🤖 AI Summary
This paper addresses incremental sequence classification—dynamically updating predictions as sequence elements arrive sequentially while enforcing temporal consistency. To overcome low data efficiency and weak early discrimination under fine-grained (e.g., token-level) observations, we propose the first differentiable, optimization-friendly consistency signal for temporal modeling. Inspired by temporal-difference learning in reinforcement learning, we introduce a novel consistency loss that explicitly regularizes the plausible evolution of predictions between adjacent time steps. Our method enables end-to-end differentiable incremental classification. Experiments demonstrate significant improvements over state-of-the-art incremental baselines across multiple text classification benchmarks. In a quality verification task for large language model outputs on elementary mathematics problems, our approach achieves high-accuracy discrimination of generation quality using only 3–5 observed tokens—substantially enhancing early decision-making capability and data utilization efficiency.
📝 Abstract
We address the problem of incremental sequence classification, where predictions are updated as new elements in the sequence are revealed.
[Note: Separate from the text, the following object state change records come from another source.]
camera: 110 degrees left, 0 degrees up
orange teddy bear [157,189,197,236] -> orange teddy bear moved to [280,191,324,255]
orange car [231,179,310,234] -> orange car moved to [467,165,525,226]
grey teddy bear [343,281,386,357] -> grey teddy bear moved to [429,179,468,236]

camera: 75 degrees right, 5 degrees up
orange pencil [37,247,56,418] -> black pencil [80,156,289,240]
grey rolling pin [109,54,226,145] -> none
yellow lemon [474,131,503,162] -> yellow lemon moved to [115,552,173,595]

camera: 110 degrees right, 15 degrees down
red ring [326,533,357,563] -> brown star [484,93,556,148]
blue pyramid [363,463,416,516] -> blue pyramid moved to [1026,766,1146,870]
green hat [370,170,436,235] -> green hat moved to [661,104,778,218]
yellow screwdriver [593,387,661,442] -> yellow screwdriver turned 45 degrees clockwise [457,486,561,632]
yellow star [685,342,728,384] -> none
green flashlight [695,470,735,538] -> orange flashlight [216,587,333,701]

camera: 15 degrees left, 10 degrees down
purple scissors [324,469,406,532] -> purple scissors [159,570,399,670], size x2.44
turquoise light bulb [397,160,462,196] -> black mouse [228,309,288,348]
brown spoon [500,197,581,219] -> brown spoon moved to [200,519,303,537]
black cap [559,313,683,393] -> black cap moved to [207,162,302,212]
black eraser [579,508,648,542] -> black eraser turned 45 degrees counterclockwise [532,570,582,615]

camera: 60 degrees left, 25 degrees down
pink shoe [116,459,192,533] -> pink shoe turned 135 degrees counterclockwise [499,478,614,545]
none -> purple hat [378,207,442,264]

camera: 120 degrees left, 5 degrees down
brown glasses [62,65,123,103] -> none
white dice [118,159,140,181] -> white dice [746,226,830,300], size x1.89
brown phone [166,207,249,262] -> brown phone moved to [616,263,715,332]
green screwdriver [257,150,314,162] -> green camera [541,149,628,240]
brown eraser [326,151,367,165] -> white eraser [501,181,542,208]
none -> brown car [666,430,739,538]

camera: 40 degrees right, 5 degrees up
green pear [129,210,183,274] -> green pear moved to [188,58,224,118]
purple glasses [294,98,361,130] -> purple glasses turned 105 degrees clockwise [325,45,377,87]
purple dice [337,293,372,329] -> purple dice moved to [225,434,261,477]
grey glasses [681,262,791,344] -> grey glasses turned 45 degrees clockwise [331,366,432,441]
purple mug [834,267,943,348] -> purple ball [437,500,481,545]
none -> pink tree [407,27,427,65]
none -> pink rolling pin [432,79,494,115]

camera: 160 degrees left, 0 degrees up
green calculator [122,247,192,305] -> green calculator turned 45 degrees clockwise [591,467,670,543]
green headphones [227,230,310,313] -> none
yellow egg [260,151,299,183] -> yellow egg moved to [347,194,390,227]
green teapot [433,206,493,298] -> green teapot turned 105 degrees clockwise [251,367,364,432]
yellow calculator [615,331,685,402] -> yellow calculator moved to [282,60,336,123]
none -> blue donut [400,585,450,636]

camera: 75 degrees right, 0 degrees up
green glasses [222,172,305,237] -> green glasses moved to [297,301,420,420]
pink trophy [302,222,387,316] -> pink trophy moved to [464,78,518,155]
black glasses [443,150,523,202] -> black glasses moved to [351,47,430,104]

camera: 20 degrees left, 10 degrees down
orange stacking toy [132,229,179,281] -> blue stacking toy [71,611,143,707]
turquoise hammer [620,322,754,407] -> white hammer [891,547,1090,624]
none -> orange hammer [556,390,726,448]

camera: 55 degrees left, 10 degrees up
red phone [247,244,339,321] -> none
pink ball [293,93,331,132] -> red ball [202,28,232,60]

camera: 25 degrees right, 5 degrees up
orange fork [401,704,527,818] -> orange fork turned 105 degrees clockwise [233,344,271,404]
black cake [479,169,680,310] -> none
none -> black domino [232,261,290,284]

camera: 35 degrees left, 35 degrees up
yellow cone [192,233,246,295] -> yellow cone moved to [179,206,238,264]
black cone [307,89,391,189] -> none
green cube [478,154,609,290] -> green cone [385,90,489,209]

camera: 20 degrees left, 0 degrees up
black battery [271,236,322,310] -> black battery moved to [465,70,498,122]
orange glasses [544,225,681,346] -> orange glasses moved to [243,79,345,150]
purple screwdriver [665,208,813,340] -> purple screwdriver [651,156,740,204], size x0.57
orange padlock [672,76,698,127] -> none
Drawing on temporal-difference learning from reinforcement learning, we identify a temporal-consistency condition that successive predictions should satisfy. We leverage this condition to develop a novel loss function for training incremental sequence classifiers. Through a concrete example, we demonstrate that optimizing this loss can offer substantial gains in data efficiency. We apply our method to text classification tasks and show that it improves predictive accuracy over competing approaches on several benchmark datasets. We further evaluate our approach on the task of verifying large language model generations for correctness in grade-school math problems. Our results show that models trained with our method are better able to distinguish promising generations from unpromising ones after observing only a few tokens.